Amarpun kembali menghidupkan mesin mobilnya dan melanjutkan perjalanan. Beberapa menit kemudian mereka sampai di sebuah rumah yang halamannya cukup luas. Embun dan Amar tak langsung turun. Mereka berdua masih diam dan menatap rumah itu lekat-lekat.
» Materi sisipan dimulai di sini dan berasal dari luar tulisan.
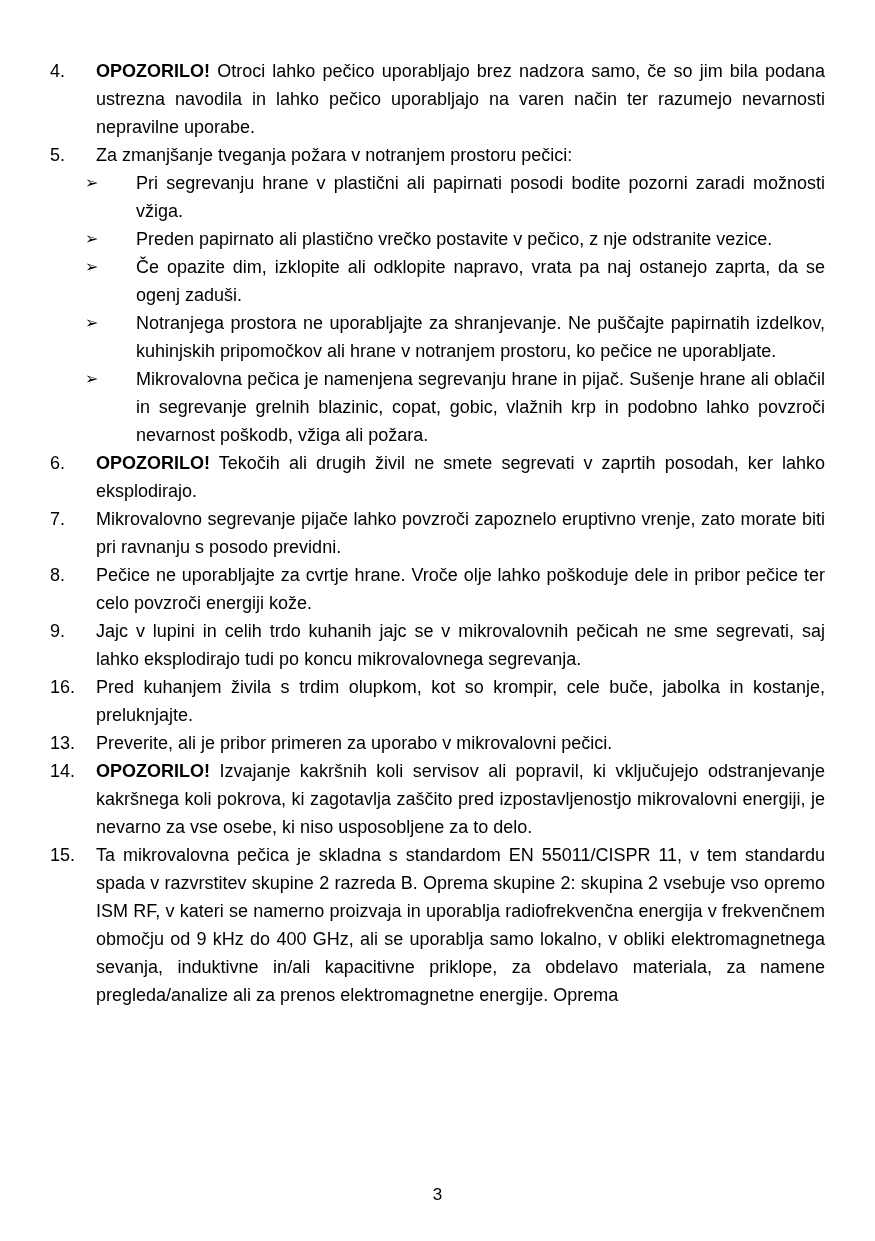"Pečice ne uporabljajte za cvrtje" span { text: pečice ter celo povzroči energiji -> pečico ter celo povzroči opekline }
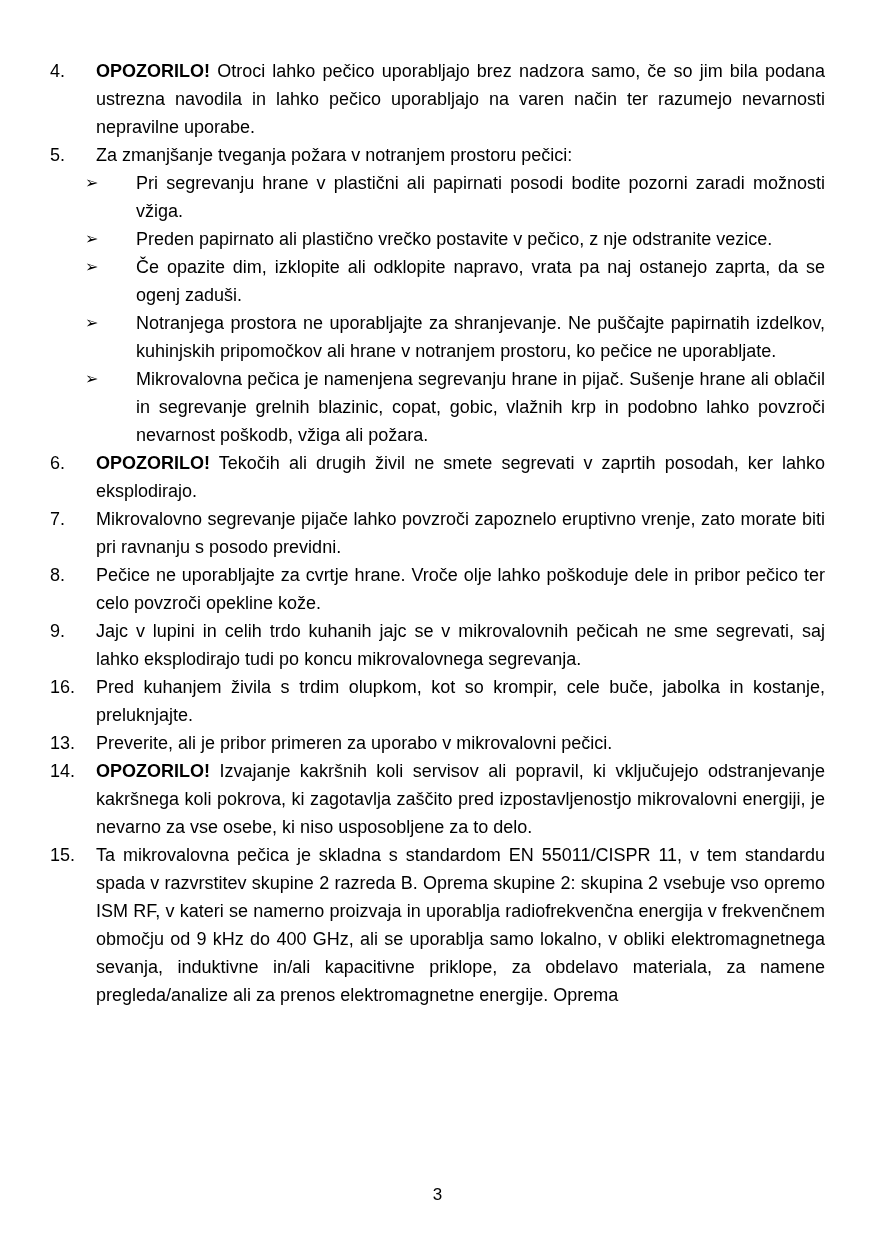"13." div.list-item { html: <div> <span>13.</span> <div> <p><span>Preverite, ali je pribor primeren za uporabo v mikrovalovni pečici.</span></p> </div> </div> -> none }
Terlihat ada beberapa kerabat yang keluar masuk di pintu rumah itu, ada beberapa orang pula yang sedang duduk-duduk di teras rumahnya, nampaknya ayah Embun memang benar-benar sedang sakit keras. Kini dadanya semakin terasa sesak, dia tidak menyangka berada di rumah itu lagi.

"Kita turun". Ucap Amar pada Embun. Embun pun mengangguk dan membuka pintu mobil, kemudian turun.

Dengan langkah ragu-ragu Embun berjalan dari halaman menuju rumah, Amar mengikuti dari belakang, beberapa orang menyambut kedatangan Embun dan Amar dengan menyalami mereka, Budenya yang saat itu keluar dari pintu rumah menghambur pada pelukan Embun sambil menangis .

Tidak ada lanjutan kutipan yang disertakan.